• **Aim of the exercise**:
Convert the listing below into a JSON list of strings, with one string for each line and no blank lines.

-*-*-

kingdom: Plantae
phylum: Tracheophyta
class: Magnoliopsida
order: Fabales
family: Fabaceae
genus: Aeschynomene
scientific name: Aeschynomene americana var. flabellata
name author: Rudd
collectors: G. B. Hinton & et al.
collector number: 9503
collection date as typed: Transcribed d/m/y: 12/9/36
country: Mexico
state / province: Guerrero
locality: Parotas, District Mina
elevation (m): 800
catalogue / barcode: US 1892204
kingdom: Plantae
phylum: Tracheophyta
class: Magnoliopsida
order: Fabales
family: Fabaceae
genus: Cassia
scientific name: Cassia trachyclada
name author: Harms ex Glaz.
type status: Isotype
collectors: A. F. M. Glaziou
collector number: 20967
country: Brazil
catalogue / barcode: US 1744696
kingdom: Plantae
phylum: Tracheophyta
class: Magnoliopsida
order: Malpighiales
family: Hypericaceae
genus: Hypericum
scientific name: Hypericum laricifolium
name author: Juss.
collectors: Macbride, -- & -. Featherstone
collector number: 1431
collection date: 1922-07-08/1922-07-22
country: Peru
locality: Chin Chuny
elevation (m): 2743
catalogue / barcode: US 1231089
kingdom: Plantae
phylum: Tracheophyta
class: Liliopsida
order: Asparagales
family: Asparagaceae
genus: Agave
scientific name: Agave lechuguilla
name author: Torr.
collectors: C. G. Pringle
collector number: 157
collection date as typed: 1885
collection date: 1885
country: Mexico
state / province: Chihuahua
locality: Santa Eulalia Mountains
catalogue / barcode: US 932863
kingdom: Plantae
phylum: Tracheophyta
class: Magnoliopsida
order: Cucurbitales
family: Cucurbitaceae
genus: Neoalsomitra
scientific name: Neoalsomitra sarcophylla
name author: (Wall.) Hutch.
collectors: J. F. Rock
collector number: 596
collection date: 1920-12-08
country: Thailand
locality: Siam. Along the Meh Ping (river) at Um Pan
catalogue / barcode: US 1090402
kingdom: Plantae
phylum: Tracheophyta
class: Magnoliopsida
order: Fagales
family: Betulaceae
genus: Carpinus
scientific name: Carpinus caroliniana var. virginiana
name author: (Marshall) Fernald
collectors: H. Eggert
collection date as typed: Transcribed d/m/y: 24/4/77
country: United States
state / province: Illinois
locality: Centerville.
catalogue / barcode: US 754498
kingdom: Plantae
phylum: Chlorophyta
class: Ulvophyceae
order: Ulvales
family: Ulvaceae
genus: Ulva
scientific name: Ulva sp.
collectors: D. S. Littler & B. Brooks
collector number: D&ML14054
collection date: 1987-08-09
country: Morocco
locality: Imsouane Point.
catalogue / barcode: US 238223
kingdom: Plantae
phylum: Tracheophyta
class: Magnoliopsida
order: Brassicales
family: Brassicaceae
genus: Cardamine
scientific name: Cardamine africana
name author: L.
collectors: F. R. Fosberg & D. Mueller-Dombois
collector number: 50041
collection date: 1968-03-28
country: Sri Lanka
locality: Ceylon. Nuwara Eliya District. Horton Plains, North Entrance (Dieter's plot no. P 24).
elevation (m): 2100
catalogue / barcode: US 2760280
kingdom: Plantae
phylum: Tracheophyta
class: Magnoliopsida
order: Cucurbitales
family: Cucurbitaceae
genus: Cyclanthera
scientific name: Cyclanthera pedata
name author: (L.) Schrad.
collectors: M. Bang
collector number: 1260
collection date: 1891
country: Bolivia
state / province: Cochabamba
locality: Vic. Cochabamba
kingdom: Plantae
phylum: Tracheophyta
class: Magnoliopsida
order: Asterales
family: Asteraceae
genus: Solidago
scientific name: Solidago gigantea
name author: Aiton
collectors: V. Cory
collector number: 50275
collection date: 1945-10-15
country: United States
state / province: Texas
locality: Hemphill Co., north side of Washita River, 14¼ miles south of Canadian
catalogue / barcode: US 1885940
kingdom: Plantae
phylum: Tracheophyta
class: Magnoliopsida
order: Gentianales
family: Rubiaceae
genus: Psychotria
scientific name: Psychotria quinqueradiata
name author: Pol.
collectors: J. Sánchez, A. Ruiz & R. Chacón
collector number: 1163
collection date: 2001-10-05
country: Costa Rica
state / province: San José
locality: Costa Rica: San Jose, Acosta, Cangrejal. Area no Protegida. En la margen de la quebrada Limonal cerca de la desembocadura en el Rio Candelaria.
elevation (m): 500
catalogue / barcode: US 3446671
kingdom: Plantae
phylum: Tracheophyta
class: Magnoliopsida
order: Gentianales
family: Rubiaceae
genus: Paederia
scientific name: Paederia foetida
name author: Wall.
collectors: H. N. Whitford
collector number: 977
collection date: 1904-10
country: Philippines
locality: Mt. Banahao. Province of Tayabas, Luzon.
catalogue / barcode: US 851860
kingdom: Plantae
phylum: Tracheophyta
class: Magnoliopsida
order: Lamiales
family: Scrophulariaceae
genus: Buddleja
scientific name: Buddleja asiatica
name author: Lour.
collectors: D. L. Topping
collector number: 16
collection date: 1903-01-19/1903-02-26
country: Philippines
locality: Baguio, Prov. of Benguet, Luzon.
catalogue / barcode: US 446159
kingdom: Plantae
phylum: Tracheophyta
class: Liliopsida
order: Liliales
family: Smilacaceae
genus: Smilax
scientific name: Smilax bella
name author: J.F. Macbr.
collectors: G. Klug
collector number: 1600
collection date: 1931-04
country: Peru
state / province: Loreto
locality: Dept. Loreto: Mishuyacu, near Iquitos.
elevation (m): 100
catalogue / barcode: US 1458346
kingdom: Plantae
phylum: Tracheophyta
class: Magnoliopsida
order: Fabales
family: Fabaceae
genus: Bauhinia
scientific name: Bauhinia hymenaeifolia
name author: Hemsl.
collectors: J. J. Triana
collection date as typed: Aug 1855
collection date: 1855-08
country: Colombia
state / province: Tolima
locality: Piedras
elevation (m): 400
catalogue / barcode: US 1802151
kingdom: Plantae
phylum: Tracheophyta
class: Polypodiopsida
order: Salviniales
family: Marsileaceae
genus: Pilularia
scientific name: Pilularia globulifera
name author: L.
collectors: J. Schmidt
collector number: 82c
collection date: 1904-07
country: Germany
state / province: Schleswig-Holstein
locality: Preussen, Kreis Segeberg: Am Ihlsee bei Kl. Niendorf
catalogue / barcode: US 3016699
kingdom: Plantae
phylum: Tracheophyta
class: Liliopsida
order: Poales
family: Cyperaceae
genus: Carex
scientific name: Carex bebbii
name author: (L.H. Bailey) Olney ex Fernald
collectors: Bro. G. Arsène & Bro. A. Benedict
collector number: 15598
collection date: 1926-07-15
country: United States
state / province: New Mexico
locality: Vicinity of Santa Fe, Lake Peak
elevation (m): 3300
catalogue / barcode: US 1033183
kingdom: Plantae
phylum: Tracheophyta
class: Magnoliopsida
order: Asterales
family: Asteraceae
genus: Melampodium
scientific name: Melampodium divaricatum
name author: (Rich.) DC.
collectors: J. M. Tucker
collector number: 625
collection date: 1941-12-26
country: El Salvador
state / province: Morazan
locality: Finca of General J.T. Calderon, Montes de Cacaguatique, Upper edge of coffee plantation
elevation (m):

-*-*-

• **Output**:
[
  "kingdom: Plantae",
  "phylum: Tracheophyta",
  "class: Magnoliopsida",
  "order: Fabales",
  "family: Fabaceae",
  "genus: Aeschynomene",
  "scientific name: Aeschynomene americana var. flabellata",
  "name author: Rudd",
  "collectors: G. B. Hinton & et al.",
  "collector number: 9503",
  "collection date as typed: Transcribed d/m/y: 12/9/36",
  "country: Mexico",
  "state / province: Guerrero",
  "locality: Parotas, District Mina",
  "elevation (m): 800",
  "catalogue / barcode: US 1892204",
  "kingdom: Plantae",
  "phylum: Tracheophyta",
  "class: Magnoliopsida",
  "order: Fabales",
  "family: Fabaceae",
  "genus: Cassia",
  "scientific name: Cassia trachyclada",
  "name author: Harms ex Glaz.",
  "type status: Isotype",
  "collectors: A. F. M. Glaziou",
  "collector number: 20967",
  "country: Brazil",
  "catalogue / barcode: US 1744696",
  "kingdom: Plantae",
  "phylum: Tracheophyta",
  "class: Magnoliopsida",
  "order: Malpighiales",
  "family: Hypericaceae",
  "genus: Hypericum",
  "scientific name: Hypericum laricifolium",
  "name author: Juss.",
  "collectors: Macbride, -- & -. Featherstone",
  "collector number: 1431",
  "collection date: 1922-07-08/1922-07-22",
  "country: Peru",
  "locality: Chin Chuny",
  "elevation (m): 2743",
  "catalogue / barcode: US 1231089",
  "kingdom: Plantae",
  "phylum: Tracheophyta",
  "class: Liliopsida",
  "order: Asparagales",
  "family: Asparagaceae",
  "genus: Agave",
  "scientific name: Agave lechuguilla",
  "name author: Torr.",
  "collectors: C. G. Pringle",
  "collector number: 157",
  "collection date as typed: 1885",
  "collection date: 1885",
  "country: Mexico",
  "state / province: Chihuahua",
  "locality: Santa Eulalia Mountains",
  "catalogue / barcode: US 932863",
  "kingdom: Plantae",
  "phylum: Tracheophyta",
  "class: Magnoliopsida",
  "order: Cucurbitales",
  "family: Cucurbitaceae",
  "genus: Neoalsomitra",
  "scientific name: Neoalsomitra sarcophylla",
  "name author: (Wall.) Hutch.",
  "collectors: J. F. Rock",
  "collector number: 596",
  "collection date: 1920-12-08",
  "country: Thailand",
  "locality: Siam. Along the Meh Ping (river) at Um Pan",
  "catalogue / barcode: US 1090402",
  "kingdom: Plantae",
  "phylum: Tracheophyta",
  "class: Magnoliopsida",
  "order: Fagales",
  "family: Betulaceae",
  "genus: Carpinus",
  "scientific name: Carpinus caroliniana var. virginiana",
  "name author: (Marshall) Fernald",
  "collectors: H. Eggert",
  "collection date as typed: Transcribed d/m/y: 24/4/77",
  "country: United States",
  "state / province: Illinois",
  "locality: Centerville.",
  "catalogue / barcode: US 754498",
  "kingdom: Plantae",
  "phylum: Chlorophyta",
  "class: Ulvophyceae",
  "order: Ulvales",
  "family: Ulvaceae",
  "genus: Ulva",
  "scientific name: Ulva sp.",
  "collectors: D. S. Littler & B. Brooks",
  "collector number: D&ML14054",
  "collection date: 1987-08-09",
  "country: Morocco",
  "locality: Imsouane Point.",
  "catalogue / barcode: US 238223",
  "kingdom: Plantae",
  "phylum: Tracheophyta",
  "class: Magnoliopsida",
  "order: Brassicales",
  "family: Brassicaceae",
  "genus: Cardamine",
  "scientific name: Cardamine africana",
  "name author: L.",
  "collectors: F. R. Fosberg & D. Mueller-Dombois",
  "collector number: 50041",
  "collection date: 1968-03-28",
  "country: Sri Lanka",
  "locality: Ceylon. Nuwara Eliya District. Horton Plains, North Entrance (Dieter's plot no. P 24).",
  "elevation (m): 2100",
  "catalogue / barcode: US 2760280",
  "kingdom: Plantae",
  "phylum: Tracheophyta",
  "class: Magnoliopsida",
  "order: Cucurbitales",
  "family: Cucurbitaceae",
  "genus: Cyclanthera",
  "scientific name: Cyclanthera pedata",
  "name author: (L.) Schrad.",
  "collectors: M. Bang",
  "collector number: 1260",
  "collection date: 1891",
  "country: Bolivia",
  "state / province: Cochabamba",
  "locality: Vic. Cochabamba",
  "kingdom: Plantae",
  "phylum: Tracheophyta",
  "class: Magnoliopsida",
  "order: Asterales",
  "family: Asteraceae",
  "genus: Solidago",
  "scientific name: Solidago gigantea",
  "name author: Aiton",
  "collectors: V. Cory",
  "collector number: 50275",
  "collection date: 1945-10-15",
  "country: United States",
  "state / province: Texas",
  "locality: Hemphill Co., north side of Washita River, 14¼ miles south of Canadian",
  "catalogue / barcode: US 1885940",
  "kingdom: Plantae",
  "phylum: Tracheophyta",
  "class: Magnoliopsida",
  "order: Gentianales",
  "family: Rubiaceae",
  "genus: Psychotria",
  "scientific name: Psychotria quinqueradiata",
  "name author: Pol.",
  "collectors: J. Sánchez, A. Ruiz & R. Chacón",
  "collector number: 1163",
  "collection date: 2001-10-05",
  "country: Costa Rica",
  "state / province: San José",
  "locality: Costa Rica: San Jose, Acosta, Cangrejal. Area no Protegida. En la margen de la quebrada Limonal cerca de la desembocadura en el Rio Candelaria.",
  "elevation (m): 500",
  "catalogue / barcode: US 3446671",
  "kingdom: Plantae",
  "phylum: Tracheophyta",
  "class: Magnoliopsida",
  "order: Gentianales",
  "family: Rubiaceae",
  "genus: Paederia",
  "scientific name: Paederia foetida",
  "name author: Wall.",
  "collectors: H. N. Whitford",
  "collector number: 977",
  "collection date: 1904-10",
  "country: Philippines",
  "locality: Mt. Banahao. Province of Tayabas, Luzon.",
  "catalogue / barcode: US 851860",
  "kingdom: Plantae",
  "phylum: Tracheophyta",
  "class: Magnoliopsida",
  "order: Lamiales",
  "family: Scrophulariaceae",
  "genus: Buddleja",
  "scientific name: Buddleja asiatica",
  "name author: Lour.",
  "collectors: D. L. Topping",
  "collector number: 16",
  "collection date: 1903-01-19/1903-02-26",
  "country: Philippines",
  "locality: Baguio, Prov. of Benguet, Luzon.",
  "catalogue / barcode: US 446159",
  "kingdom: Plantae",
  "phylum: Tracheophyta",
  "class: Liliopsida",
  "order: Liliales",
  "family: Smilacaceae",
  "genus: Smilax",
  "scientific name: Smilax bella",
  "name author: J.F. Macbr.",
  "collectors: G. Klug",
  "collector number: 1600",
  "collection date: 1931-04",
  "country: Peru",
  "state / province: Loreto",
  "locality: Dept. Loreto: Mishuyacu, near Iquitos.",
  "elevation (m): 100",
  "catalogue / barcode: US 1458346",
  "kingdom: Plantae",
  "phylum: Tracheophyta",
  "class: Magnoliopsida",
  "order: Fabales",
  "family: Fabaceae",
  "genus: Bauhinia",
  "scientific name: Bauhinia hymenaeifolia",
  "name author: Hemsl.",
  "collectors: J. J. Triana",
  "collection date as typed: Aug 1855",
  "collection date: 1855-08",
  "country: Colombia",
  "state / province: Tolima",
  "locality: Piedras",
  "elevation (m): 400",
  "catalogue / barcode: US 1802151",
  "kingdom: Plantae",
  "phylum: Tracheophyta",
  "class: Polypodiopsida",
  "order: Salviniales",
  "family: Marsileaceae",
  "genus: Pilularia",
  "scientific name: Pilularia globulifera",
  "name author: L.",
  "collectors: J. Schmidt",
  "collector number: 82c",
  "collection date: 1904-07",
  "country: Germany",
  "state / province: Schleswig-Holstein",
  "locality: Preussen, Kreis Segeberg: Am Ihlsee bei Kl. Niendorf",
  "catalogue / barcode: US 3016699",
  "kingdom: Plantae",
  "phylum: Tracheophyta",
  "class: Liliopsida",
  "order: Poales",
  "family: Cyperaceae",
  "genus: Carex",
  "scientific name: Carex bebbii",
  "name author: (L.H. Bailey) Olney ex Fernald",
  "collectors: Bro. G. Arsène & Bro. A. Benedict",
  "collector number: 15598",
  "collection date: 1926-07-15",
  "country: United States",
  "state / province: New Mexico",
  "locality: Vicinity of Santa Fe, Lake Peak",
  "elevation (m): 3300",
  "catalogue / barcode: US 1033183",
  "kingdom: Plantae",
  "phylum: Tracheophyta",
  "class: Magnoliopsida",
  "order: Asterales",
  "family: Asteraceae",
  "genus: Melampodium",
  "scientific name: Melampodium divaricatum",
  "name author: (Rich.) DC.",
  "collectors: J. M. Tucker",
  "collector number: 625",
  "collection date: 1941-12-26",
  "country: El Salvador",
  "state / province: Morazan",
  "locality: Finca of General J.T. Calderon, Montes de Cacaguatique, Upper edge of coffee plantation",
  "elevation (m):"
]